═════ Raw data ═════

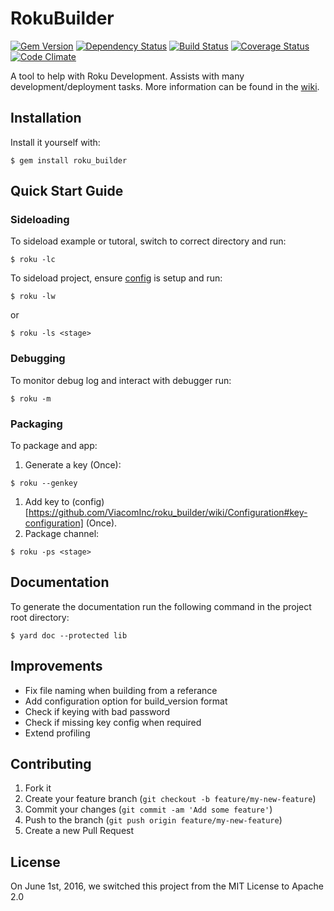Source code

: # RokuBuilder

[![Gem Version](https://badge.fury.io/rb/roku_builder.svg)](https://badge.fury.io/rb/roku_builder)
[![Dependency Status](https://gemnasium.com/ViacomInc/roku_builder.svg)](https://gemnasium.com/ViacomInc/roku_builder)
[![Build Status](https://travis-ci.org/ViacomInc/roku_builder.svg?branch=master)](https://travis-ci.org/ViacomInc/roku_builder)
[![Coverage Status](https://coveralls.io/repos/github/ViacomInc/roku_builder/badge.svg?branch=master)](https://coveralls.io/github/ViacomInc/roku_builder?branch=master)
[![Code Climate](https://codeclimate.com/github/ViacomInc/roku_builder/badges/gpa.svg)](https://codeclimate.com/github/ViacomInc/roku_builder)

A tool to help with Roku Development. Assists with many development/deployment
tasks. More information can be found in the [wiki](https://github.com/ViacomInc/roku_builder/wiki).

## Installation

Install it yourself with:

    $ gem install roku_builder

## Quick Start Guide

### Sideloading

To sideload example or tutoral, switch to correct directory and run:

    $ roku -lc

To sideload project, ensure [config](https://github.com/ViacomInc/roku_builder/wiki/Configuration#project-configuration) is setup and run:

    $ roku -lw

or

    $ roku -ls <stage>

### Debugging

To monitor debug log and interact with debugger run:

    $ roku -m

### Packaging

To package and app:

  1. Generate a key (Once):

    $ roku --genkey

  1. Add key to (config)[https://github.com/ViacomInc/roku_builder/wiki/Configuration#key-configuration] (Once).
  1. Package channel:

    $ roku -ps <stage>

## Documentation

To generate the documentation run the following command in the project root
directory:

    $ yard doc --protected lib


## Improvements

 * Fix file naming when building from a referance
 * Add configuration option for build_version format
 * Check if keying with bad password
 * Check if missing key config when required
 * Extend profiling

## Contributing

1. Fork it
2. Create your feature branch (`git checkout -b feature/my-new-feature`)
3. Commit your changes (`git commit -am 'Add some feature'`)
4. Push to the branch (`git push origin feature/my-new-feature`)
5. Create a new Pull Request

## License

On June 1st, 2016, we switched this project from the MIT License to Apache 2.0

═════

Pictures are not part of the copy; output everything else in the records exactly.

Source code

: # RokuBuilder

[![Gem Version](https://badge.fury.io/rb/roku_builder.svg)](https://badge.fury.io/rb/roku_builder)
[![Dependency Status](https://gemnasium.com/ViacomInc/roku_builder.svg)](https://gemnasium.com/ViacomInc/roku_builder)
[![Build Status](https://travis-ci.org/ViacomInc/roku_builder.svg?branch=master)](https://travis-ci.org/ViacomInc/roku_builder)
[![Coverage Status](https://coveralls.io/repos/github/ViacomInc/roku_builder/badge.svg?branch=master)](https://coveralls.io/github/ViacomInc/roku_builder?branch=master)
[![Code Climate](https://codeclimate.com/github/ViacomInc/roku_builder/badges/gpa.svg)](https://codeclimate.com/github/ViacomInc/roku_builder)

A tool to help with Roku Development. Assists with many development/deployment
tasks. More information can be found in the [wiki](https://github.com/ViacomInc/roku_builder/wiki).

## Installation

Install it yourself with:

    $ gem install roku_builder

## Quick Start Guide

### Sideloading

To sideload example or tutoral, switch to correct directory and run:

    $ roku -lc

To sideload project, ensure [config](https://github.com/ViacomInc/roku_builder/wiki/Configuration#project-configuration) is setup and run:

    $ roku -lw

or

    $ roku -ls <stage>

### Debugging

To monitor debug log and interact with debugger run:

    $ roku -m

### Packaging

To package and app:

  1. Generate a key (Once):

    $ roku --genkey

  1. Add key to (config)[https://github.com/ViacomInc/roku_builder/wiki/Configuration#key-configuration] (Once).
  1. Package channel:

    $ roku -ps <stage>

## Documentation

To generate the documentation run the following command in the project root
directory:

    $ yard doc --protected lib


## Improvements

 * Fix file naming when building from a referance
 * Add configuration option for build_version format
 * Check if keying with bad password
 * Check if missing key config when required
 * Extend profiling

## Contributing

1. Fork it
2. Create your feature branch (`git checkout -b feature/my-new-feature`)
3. Commit your changes (`git commit -am 'Add some feature'`)
4. Push to the branch (`git push origin feature/my-new-feature`)
5. Create a new Pull Request

## License

On June 1st, 2016, we switched this project from the MIT License to Apache 2.0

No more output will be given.